Dr. W. J. Gundelach, St. Louis, Mo.: The previous speakers called for an antidote for salivation. I do not know whether I could name an effective antidote in such an acute condition as the one mentioned. I have treated quite a number of syphilitics, and I believe Mercury is almost a specific remedy for acute syphilis, consequently I give Mercury in material doses in those cases in which I want a quick effect. A patient comes to you with secondary syphilis, and his first question is, “How long is it going to take to cure me?” You tell him that it will probably take several years. Now if you can palliate that patient’s symptoms in three or four weeks, if you can rid him of the external manifestations, you will find a very grateful patient, and I have resorted to Mercurial inunctions in these cases, but I have had the experience a number of times that the improvement which is very manifest at first, after reaching a certain stage seemed to cease. You would have a Mercurial stomatitis, and other symptoms of Mercury. In these cases I have found that if I gave Mercurius sol. in 1000th potency once a day, or once every two days, that the symptoms would clear up, the stomatitis improve, the patient gain in weight, and, in fact, improve in every way.

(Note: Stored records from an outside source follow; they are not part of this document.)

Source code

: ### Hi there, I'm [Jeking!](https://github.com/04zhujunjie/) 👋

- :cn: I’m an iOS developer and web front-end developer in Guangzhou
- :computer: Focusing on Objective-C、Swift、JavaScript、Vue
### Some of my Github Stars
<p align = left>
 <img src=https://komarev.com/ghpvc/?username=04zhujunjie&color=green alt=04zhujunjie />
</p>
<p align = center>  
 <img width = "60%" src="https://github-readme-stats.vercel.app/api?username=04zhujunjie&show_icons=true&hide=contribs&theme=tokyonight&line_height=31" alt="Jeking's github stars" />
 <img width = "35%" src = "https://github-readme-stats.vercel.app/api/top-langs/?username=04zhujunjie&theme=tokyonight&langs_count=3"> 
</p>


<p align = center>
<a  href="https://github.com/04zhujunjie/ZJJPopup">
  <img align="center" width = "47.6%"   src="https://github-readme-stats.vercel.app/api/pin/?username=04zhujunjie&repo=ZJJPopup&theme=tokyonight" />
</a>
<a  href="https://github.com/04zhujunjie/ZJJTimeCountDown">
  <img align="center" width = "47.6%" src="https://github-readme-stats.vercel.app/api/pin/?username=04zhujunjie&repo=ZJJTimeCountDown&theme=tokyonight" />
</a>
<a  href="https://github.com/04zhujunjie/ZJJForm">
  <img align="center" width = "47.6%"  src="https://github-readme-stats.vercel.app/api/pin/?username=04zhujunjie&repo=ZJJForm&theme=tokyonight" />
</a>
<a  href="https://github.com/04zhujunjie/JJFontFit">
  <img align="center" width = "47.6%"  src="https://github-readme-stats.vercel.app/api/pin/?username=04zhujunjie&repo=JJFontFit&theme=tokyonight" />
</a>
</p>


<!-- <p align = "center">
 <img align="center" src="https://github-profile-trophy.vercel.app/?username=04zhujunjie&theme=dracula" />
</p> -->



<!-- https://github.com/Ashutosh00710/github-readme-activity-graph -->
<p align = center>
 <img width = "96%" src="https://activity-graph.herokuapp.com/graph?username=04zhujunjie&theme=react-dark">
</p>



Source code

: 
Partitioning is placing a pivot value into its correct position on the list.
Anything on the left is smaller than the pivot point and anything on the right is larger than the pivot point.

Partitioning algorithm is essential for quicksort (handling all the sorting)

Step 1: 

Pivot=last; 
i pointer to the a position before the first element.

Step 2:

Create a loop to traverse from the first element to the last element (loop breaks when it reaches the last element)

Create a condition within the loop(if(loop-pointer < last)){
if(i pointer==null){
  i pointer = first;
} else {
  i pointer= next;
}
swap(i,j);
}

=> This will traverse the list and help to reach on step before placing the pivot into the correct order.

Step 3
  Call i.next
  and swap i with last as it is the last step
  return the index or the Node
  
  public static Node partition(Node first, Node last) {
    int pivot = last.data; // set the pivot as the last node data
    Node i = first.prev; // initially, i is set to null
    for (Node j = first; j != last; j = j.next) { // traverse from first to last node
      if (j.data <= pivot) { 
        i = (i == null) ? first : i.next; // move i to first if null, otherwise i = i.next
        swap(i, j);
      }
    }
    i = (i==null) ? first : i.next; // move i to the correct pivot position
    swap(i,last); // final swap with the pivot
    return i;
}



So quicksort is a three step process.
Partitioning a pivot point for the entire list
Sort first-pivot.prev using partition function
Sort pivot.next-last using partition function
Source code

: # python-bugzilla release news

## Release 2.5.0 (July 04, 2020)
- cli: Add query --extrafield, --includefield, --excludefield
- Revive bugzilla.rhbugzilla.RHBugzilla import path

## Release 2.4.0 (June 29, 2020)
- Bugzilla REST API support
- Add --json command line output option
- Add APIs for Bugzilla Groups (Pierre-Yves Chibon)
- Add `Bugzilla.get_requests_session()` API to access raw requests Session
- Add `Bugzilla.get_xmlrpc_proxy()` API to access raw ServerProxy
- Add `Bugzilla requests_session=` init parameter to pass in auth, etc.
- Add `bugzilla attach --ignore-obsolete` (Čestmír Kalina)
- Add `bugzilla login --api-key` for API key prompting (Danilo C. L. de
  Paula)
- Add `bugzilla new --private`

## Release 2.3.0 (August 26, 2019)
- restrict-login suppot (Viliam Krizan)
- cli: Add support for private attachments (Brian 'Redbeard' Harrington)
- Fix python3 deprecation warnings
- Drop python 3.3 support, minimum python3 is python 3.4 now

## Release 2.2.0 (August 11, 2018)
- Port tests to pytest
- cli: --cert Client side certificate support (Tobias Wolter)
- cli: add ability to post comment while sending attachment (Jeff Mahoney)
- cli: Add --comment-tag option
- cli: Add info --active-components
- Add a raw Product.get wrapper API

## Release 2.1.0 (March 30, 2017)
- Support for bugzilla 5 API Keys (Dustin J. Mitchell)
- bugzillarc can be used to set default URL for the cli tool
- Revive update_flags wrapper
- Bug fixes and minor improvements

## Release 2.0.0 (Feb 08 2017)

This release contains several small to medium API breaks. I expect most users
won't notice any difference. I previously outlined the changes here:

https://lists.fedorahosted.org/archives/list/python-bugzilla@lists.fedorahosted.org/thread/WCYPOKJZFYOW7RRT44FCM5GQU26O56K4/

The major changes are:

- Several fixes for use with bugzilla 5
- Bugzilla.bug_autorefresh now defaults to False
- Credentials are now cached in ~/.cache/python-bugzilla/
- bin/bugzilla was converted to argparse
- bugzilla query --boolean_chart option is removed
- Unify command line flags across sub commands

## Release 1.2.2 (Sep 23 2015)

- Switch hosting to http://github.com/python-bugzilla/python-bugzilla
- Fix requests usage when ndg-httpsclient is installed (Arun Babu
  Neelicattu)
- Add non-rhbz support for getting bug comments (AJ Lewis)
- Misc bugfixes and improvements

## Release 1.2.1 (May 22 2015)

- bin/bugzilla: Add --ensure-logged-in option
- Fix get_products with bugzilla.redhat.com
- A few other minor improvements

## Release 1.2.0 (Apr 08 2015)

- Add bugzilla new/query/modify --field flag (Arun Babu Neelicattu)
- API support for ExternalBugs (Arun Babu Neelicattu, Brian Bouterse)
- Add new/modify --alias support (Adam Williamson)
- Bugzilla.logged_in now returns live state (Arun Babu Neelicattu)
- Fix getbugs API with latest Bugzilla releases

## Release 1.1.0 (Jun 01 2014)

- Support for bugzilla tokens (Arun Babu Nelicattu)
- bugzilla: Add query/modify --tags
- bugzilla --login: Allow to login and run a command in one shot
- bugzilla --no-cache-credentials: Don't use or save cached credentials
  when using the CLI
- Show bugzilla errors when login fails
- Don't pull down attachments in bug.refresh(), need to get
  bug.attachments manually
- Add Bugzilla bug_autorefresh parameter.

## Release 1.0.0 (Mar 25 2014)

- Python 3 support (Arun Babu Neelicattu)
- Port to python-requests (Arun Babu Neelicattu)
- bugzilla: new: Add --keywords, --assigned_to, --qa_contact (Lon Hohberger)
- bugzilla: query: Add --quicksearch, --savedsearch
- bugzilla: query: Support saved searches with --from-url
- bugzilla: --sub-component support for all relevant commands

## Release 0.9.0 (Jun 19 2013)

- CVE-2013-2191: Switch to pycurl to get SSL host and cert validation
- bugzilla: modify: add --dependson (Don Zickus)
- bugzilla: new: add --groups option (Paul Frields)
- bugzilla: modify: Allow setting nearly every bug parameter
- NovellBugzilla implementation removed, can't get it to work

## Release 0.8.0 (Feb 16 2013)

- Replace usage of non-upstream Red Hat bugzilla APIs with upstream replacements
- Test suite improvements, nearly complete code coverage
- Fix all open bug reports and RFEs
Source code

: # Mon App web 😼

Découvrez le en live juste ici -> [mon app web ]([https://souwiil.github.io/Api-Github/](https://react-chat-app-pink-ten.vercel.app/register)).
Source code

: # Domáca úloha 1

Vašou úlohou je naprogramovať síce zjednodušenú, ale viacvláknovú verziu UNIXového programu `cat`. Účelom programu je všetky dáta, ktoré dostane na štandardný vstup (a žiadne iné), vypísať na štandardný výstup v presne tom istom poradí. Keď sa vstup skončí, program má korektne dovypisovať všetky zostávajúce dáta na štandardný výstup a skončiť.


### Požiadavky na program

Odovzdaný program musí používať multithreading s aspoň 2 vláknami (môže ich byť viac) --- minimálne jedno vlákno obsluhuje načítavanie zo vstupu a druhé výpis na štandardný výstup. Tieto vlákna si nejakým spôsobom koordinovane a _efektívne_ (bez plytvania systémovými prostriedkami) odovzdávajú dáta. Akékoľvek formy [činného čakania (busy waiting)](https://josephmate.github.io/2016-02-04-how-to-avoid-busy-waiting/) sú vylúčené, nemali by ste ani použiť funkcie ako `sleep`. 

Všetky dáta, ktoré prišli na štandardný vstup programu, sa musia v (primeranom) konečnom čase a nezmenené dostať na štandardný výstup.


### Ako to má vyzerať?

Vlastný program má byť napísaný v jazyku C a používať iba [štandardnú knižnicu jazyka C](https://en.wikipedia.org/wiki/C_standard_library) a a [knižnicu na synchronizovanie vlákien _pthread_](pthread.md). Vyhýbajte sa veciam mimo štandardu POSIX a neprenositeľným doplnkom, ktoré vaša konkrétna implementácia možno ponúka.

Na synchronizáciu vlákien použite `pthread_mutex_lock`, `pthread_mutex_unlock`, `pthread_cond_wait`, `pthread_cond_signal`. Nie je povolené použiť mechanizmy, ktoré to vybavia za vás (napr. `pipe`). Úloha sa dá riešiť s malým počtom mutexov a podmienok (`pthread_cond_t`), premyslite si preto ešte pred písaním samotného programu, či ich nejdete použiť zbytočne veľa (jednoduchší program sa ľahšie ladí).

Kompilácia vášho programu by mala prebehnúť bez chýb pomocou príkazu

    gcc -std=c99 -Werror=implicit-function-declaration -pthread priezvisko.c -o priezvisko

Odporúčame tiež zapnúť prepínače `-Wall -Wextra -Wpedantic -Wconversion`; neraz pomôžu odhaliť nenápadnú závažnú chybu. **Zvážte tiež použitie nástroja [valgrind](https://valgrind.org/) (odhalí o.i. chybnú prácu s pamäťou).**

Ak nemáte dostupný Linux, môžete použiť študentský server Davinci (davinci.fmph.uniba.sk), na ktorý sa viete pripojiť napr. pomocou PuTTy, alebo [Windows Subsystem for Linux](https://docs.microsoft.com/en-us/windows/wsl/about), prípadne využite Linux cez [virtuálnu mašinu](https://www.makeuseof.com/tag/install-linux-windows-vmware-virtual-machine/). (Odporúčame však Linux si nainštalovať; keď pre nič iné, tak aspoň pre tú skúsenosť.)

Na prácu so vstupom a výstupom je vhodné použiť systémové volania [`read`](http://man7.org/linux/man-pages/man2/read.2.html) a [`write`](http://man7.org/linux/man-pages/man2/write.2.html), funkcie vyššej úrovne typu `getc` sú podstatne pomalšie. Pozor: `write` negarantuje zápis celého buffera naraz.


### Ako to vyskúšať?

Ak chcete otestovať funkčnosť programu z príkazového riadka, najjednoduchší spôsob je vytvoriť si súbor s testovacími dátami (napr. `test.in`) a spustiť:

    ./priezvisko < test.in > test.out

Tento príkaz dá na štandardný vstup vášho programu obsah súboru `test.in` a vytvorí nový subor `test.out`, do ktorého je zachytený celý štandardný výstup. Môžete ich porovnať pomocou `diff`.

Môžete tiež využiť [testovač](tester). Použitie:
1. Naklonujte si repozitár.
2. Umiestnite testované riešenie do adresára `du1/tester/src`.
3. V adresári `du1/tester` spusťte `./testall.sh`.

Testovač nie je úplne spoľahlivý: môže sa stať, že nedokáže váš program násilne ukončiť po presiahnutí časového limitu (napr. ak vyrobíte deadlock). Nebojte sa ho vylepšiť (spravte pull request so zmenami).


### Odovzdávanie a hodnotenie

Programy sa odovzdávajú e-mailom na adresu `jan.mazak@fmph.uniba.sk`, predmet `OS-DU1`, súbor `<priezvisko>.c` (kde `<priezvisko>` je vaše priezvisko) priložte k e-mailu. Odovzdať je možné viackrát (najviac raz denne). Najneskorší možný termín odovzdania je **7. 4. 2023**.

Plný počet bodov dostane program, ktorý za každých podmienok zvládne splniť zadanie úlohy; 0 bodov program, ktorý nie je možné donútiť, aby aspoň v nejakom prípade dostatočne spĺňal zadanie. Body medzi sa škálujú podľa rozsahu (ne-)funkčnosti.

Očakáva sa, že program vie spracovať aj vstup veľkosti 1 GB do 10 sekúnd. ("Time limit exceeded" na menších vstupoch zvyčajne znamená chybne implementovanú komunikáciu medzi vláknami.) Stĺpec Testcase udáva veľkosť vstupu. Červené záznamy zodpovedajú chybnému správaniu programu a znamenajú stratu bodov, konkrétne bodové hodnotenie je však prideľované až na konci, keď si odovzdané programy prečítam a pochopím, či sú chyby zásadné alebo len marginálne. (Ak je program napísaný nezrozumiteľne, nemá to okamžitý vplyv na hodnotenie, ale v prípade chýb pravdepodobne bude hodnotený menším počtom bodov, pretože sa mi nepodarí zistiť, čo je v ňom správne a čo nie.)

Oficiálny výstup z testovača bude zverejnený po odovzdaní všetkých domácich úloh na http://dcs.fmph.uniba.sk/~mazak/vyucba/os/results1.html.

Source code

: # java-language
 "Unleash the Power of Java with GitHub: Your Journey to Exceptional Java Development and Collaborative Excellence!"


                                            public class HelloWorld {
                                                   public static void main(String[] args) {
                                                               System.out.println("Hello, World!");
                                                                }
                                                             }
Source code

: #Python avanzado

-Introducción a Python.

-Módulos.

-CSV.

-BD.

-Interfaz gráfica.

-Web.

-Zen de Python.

It has sometimes been necessary in these cases to go back to material doses later on. I do not believe that Iodide of Potash will remove the bad effects of Mercury. I believe that Hepar sulphur is the best remedy in chronic cases to antidote the effects of Mercury, and in acute conditions Mercurius sol. high. I have tried Nitric acid high in about six cases, but could never see any good effects.
Dr. G. P. Waring: So far as the likeness between Echinacea and Pulsatilla is concerned, that is, of course, true, but as I stated in my paper, I could not cover all the remedies that bear a likeness to Pulsatilla; however, if you will notice the group they are deeper acting remedies, all of them, than Pulsatilla, and I believe that they would be indicated, rather than Echinacea, to complete the work of Pulsatilla. There are many remedies that could be compared in their acute action with Pulsatilla, a great many. Gross compares nearly 40, almost as many again as any other remedy.
The only vital point in regard to this antidotal question is that Mercury has disturbed the vital forces, has disturbed the vital process of the human economy. That is what Mercury has done, and if you are going to antidote it, you want to go over your patient’s symptoms to see how the vital force is disordered, study your remedy and the symptoms growing out of that disturbed vital force. If you will do this you will get the best antidote, you will get the vital force restored to order again, and you will get the vital processes continuing in harmony, to eliminate as much of the poison out of the system as possible. A perfectly working vital force will “clean house,” but a disturbed vital force cannot do it so well. If Mercury has greatly disturbed the vital force – the vital economy of the patient – the remedy you want is something to restore that vital force. The vital force must do the eliminating. The remedy and its action refer to the dynamic not to the chemical plane.